The president said that Mulae District, where “industry and culture already coexist,” is a nice example of her signature “creative economy” ambitions.

“When the best skills of Mulae’s business operators and the sense of beauty of artists here meet, quality products carrying the ‘Mulae’ label could be born,” she said.

“And if the sales channels are diversified through public supply markets or electronic transactions, the producers could find a new breakthrough beyond simply receiving orders as subcontractors.”

Park further promised that the government would boost aid to 178 small industrial districts similar to Mulae and help them join hands with large companies to improve their business.

Her unusual visit to the area was made possible by Rep. Chun Soon-ok of the main opposition New Politics Alliance for Democracy.

Accompanying the president on her trip to three Central Asian nations in June - the first opposition lawmaker to do so under the Park government - Rep. Chun had a 30-minute private conversation with the president on Air Force One.

Chun explained to the president the ever-challenging business environment for smaller operators and their struggles, and the president accepted her proposal to pay a visit to Mulae District someday to get an example, according to the lawmaker.

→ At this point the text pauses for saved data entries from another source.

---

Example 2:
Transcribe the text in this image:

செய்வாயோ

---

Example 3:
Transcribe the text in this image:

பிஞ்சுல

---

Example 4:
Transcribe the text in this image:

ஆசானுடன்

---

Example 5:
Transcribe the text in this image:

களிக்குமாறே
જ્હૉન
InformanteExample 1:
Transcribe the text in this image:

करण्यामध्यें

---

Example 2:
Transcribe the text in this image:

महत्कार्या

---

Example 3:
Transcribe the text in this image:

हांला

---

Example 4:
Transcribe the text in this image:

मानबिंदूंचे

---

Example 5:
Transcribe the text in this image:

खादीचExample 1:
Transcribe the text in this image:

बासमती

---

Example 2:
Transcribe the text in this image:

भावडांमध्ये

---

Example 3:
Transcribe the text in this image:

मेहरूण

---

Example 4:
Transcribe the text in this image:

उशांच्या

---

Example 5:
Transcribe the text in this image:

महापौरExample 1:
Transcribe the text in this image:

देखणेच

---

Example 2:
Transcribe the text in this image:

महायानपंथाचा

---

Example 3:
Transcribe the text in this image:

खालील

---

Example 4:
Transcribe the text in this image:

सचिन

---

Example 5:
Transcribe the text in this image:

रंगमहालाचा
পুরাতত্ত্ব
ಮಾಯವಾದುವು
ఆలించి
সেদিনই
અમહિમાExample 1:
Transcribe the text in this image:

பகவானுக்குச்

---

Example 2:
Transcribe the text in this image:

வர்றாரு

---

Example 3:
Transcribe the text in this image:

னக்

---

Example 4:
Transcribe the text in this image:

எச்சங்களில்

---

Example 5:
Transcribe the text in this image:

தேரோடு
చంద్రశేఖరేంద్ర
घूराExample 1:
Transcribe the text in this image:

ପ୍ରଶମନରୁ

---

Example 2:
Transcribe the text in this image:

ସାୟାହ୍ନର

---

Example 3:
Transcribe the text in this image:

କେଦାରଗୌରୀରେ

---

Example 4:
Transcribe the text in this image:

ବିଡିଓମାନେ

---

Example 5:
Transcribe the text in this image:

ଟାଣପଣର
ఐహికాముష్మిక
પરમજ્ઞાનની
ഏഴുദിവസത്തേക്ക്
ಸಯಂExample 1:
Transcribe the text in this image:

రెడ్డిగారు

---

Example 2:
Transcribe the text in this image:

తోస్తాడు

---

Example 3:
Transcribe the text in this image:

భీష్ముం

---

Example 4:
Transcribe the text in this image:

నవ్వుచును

The president and the lawmaker have an interesting history. A former laborer in a textile factory, Chun has long represented laborers’ rights, following in the footsteps of her older brother Tae-il, a textile industry worker in Seoul who fatally set fire to himself at the age of 22 in 1970 to publicize the plight of garment industry workers under the government of Park Chung Hee, the president’s father, which severely clamped down on the labor movement.

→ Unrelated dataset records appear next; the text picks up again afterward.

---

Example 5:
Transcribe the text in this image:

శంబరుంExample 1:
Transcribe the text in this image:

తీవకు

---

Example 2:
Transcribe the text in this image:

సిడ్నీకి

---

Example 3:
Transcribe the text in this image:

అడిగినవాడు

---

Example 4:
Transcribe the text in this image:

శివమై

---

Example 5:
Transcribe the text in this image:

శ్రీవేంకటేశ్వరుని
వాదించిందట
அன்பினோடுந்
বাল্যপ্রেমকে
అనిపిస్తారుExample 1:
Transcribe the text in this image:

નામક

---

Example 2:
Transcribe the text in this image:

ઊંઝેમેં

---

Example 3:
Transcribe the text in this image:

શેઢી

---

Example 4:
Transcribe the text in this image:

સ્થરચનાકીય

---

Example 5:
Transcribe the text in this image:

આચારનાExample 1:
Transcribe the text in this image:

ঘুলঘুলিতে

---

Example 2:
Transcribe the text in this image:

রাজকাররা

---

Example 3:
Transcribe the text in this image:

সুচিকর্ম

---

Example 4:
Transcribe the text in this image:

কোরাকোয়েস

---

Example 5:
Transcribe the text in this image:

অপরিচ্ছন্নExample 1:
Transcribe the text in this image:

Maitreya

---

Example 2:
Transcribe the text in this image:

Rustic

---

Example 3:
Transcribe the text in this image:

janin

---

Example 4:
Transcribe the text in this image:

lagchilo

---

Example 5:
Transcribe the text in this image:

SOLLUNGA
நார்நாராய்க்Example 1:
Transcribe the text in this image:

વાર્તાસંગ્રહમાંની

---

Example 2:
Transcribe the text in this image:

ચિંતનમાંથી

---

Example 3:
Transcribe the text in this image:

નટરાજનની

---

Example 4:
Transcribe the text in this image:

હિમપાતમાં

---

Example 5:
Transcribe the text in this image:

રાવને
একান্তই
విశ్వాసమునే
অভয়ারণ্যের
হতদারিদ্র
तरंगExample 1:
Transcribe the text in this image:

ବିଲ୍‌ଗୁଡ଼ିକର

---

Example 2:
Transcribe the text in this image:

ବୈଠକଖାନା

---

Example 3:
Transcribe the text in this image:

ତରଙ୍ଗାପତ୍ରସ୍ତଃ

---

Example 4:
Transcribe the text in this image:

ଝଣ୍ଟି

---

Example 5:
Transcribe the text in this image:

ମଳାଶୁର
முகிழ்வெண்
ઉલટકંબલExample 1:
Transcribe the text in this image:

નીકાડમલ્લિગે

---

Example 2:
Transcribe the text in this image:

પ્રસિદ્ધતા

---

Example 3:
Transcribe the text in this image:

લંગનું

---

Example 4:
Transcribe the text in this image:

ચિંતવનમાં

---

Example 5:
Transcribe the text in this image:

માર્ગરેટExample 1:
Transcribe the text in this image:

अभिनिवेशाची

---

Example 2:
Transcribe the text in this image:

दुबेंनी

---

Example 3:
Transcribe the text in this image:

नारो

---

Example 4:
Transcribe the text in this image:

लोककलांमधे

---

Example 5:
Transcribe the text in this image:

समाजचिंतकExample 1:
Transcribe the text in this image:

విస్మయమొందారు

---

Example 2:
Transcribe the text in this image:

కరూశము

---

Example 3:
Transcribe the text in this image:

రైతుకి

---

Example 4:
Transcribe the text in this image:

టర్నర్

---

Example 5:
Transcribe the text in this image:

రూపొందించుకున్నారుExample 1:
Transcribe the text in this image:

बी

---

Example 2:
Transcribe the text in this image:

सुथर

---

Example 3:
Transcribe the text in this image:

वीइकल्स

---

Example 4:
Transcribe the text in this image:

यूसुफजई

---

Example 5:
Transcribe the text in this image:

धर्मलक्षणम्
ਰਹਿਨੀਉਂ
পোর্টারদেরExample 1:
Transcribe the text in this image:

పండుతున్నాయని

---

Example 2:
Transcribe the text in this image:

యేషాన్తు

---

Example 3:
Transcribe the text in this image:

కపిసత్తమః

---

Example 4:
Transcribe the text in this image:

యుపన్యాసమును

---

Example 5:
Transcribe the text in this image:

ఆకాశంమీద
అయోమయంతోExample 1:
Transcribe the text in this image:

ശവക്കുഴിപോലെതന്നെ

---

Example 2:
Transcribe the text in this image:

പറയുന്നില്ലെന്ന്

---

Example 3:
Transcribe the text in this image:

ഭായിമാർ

The incumbent president attempted to visit the Chun Tae-il Foundation during her presidential campaign in 2012, but her entrance was blocked by labor rights activists for what they called her conservative stand on labor rights issues. Among the opponents was Representative Chun.

The president was accompanied to Mulae by Rep. Chun and the ruling Saenuri Party’s Lee Hyun-jae, who has led fund-raising for smaller business operators, as well as eight ironworkers based in the district. All of them sat down at the newly opened support center and exchanged ideas about how to transform and develop the district.